While these channels may require longer cycles and closer collaboration, we believe they can lead to richer, more strategic conversations.
What challenges do VCs face when adopting non-traditional deal sourcing methods, and how are they addressing these obstacles?
One of the main challenges with non-traditional sourcing is that it relies on deeper, more collaborative partnerships, and those take time. Unlike demo days or accelerator cohorts, where you can meet dozens of founders in a day, ecosystem-led sourcing is more contextual and requires alignment with partners who each have their own lens, priorities, and definitions of “promising.”
At Kickstart, we’ve found that strong deal flow from these channels truly depends on shared understanding and consistency. It takes repeated cycles of engagement: learning what each partner is looking for, iterating on what gets surfaced, and sharpening that judgment together over time. That calibration is essential, without which, the volume might be there, but the fit won’t be. This intentional approach can’t be scaled overnight, but we are optimistic that it will lead to higher-quality outcomes.
Can you provide examples of successful investments that resulted from such alternative partnerships in the Southeast Asian context?

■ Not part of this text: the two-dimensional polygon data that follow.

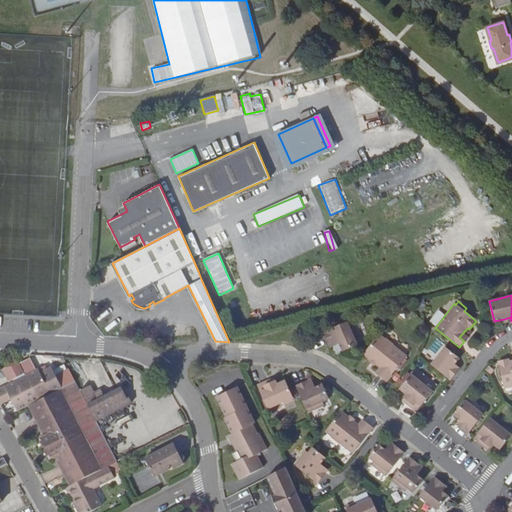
[(341,348),(358,340),(349,320),(327,329),(333,342),(337,340),(341,348)]
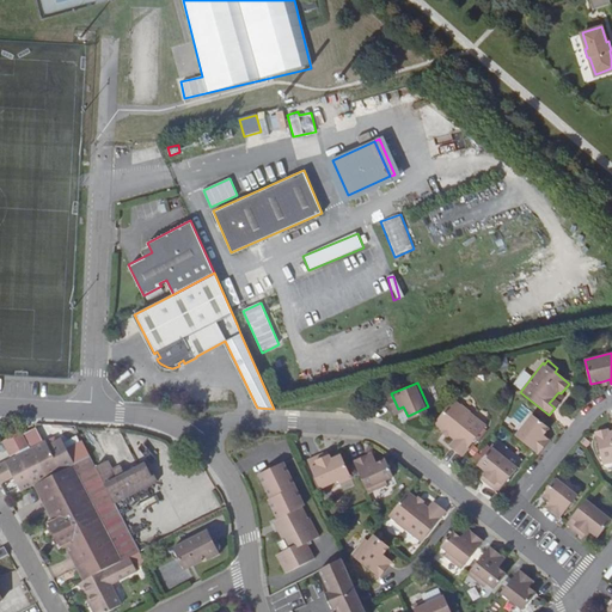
[(461,402),(454,396),(435,420),(444,427),(448,430),(456,436),(450,442),(463,452),(487,423),(471,410),(472,409),(463,401),(461,402)]
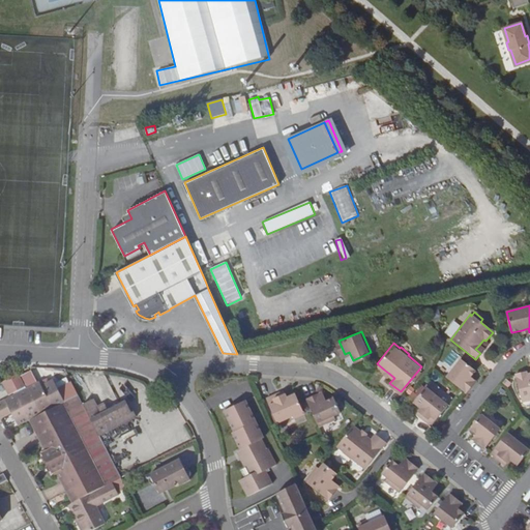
[(465,393),(470,387),(467,384),(471,379),(478,371),(462,357),(445,378),(465,393)]
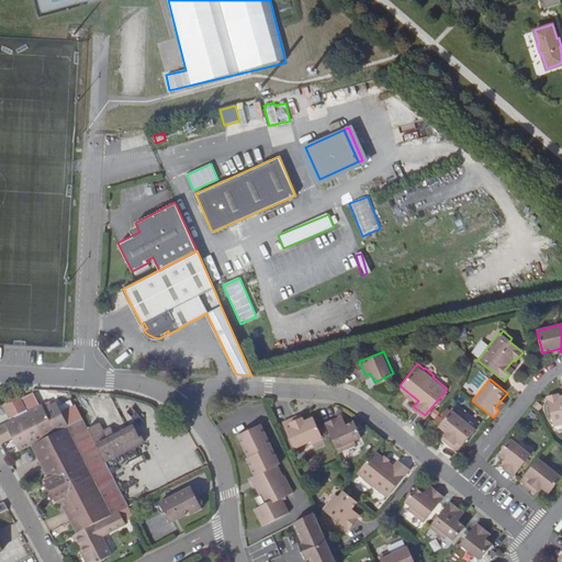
[(82,417),(76,405),(63,412),(57,402),(51,406),(53,409),(46,413),(45,408),(43,405),(41,406),(33,391),(18,400),(24,411),(26,413),(6,424),(12,437),(20,450),(30,445),(64,427),(82,417)]
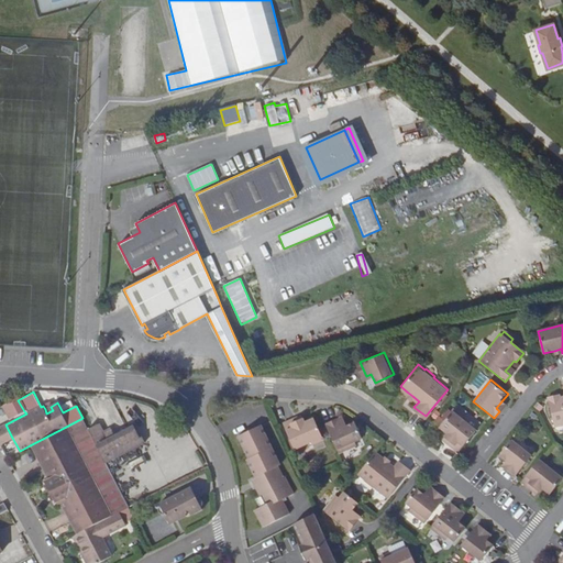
[(555,428),(562,424),(562,396),(560,397),(559,395),(548,397),(555,428)]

As the corporate venture arm of Globe Telecom, our unique position gives us privileged access to strategic deal flow, enabling investments in high-impact companies such as global storytelling platform Wattpad, and digital commerce and customer experience provider LotusFlare.
Beyond corporate channels, our deep roots in the startup ecosystem also drive value creation. Through Raid the Fridge, we discovered and backed Squadzip, a mobile-first CRM platform empowering field-based sales teams, and Lifetrack, a healthtech company specialising in cloud-based medical imaging solutions. As a member of Innov8Sparks, a network of technology startup support and funding initiatives by members of the Singtel Group, we were also able to source cloud-based connectivity leader Teridion, smart access solutions company IglooHome, and cloud-native cellular connectivity platform Monogoto.
From our regular co-investors and portfolio companies, we have discovered and invested in online learning platform Skillshare, digital payments infrastructure provider Xendit, and air quality monitoring company Clarity.
How can newer fund managers build intentional networks that prioritise quality over quantity in deal sourcing?
One of the biggest advantages newer fund managers have is that they’re not tied to legacy deal flow systems, which means they can build networks from scratch.
Anchor around shared context. Partner with people and institutions who see deal flow from a different vantage point or who challenge your idea of what a “promising” venture looks like. The goal isn’t just reaching more potential investors, it’s about gaining valuable perspective in the beginning.
Co-shape your filters. A strong referral network doesn’t just send you intros; it evolves and sharpens. That takes cycles upon cycles of feedback loops: what worked, what didn’t, and why. You’re sourcing deals and actively shaping how your network interprets and aligns with your investment thesis. This helps them recognise what it looks like in real founders and companies.
Signal consistently. Build a visible presence where your target partners spend time – LinkedIn is one great (and free) example. Sharing your POV helps attract like-minded collaborators, including quiet observers you haven’t met yet. Over time, that creates not just a larger network, but a more intentional one.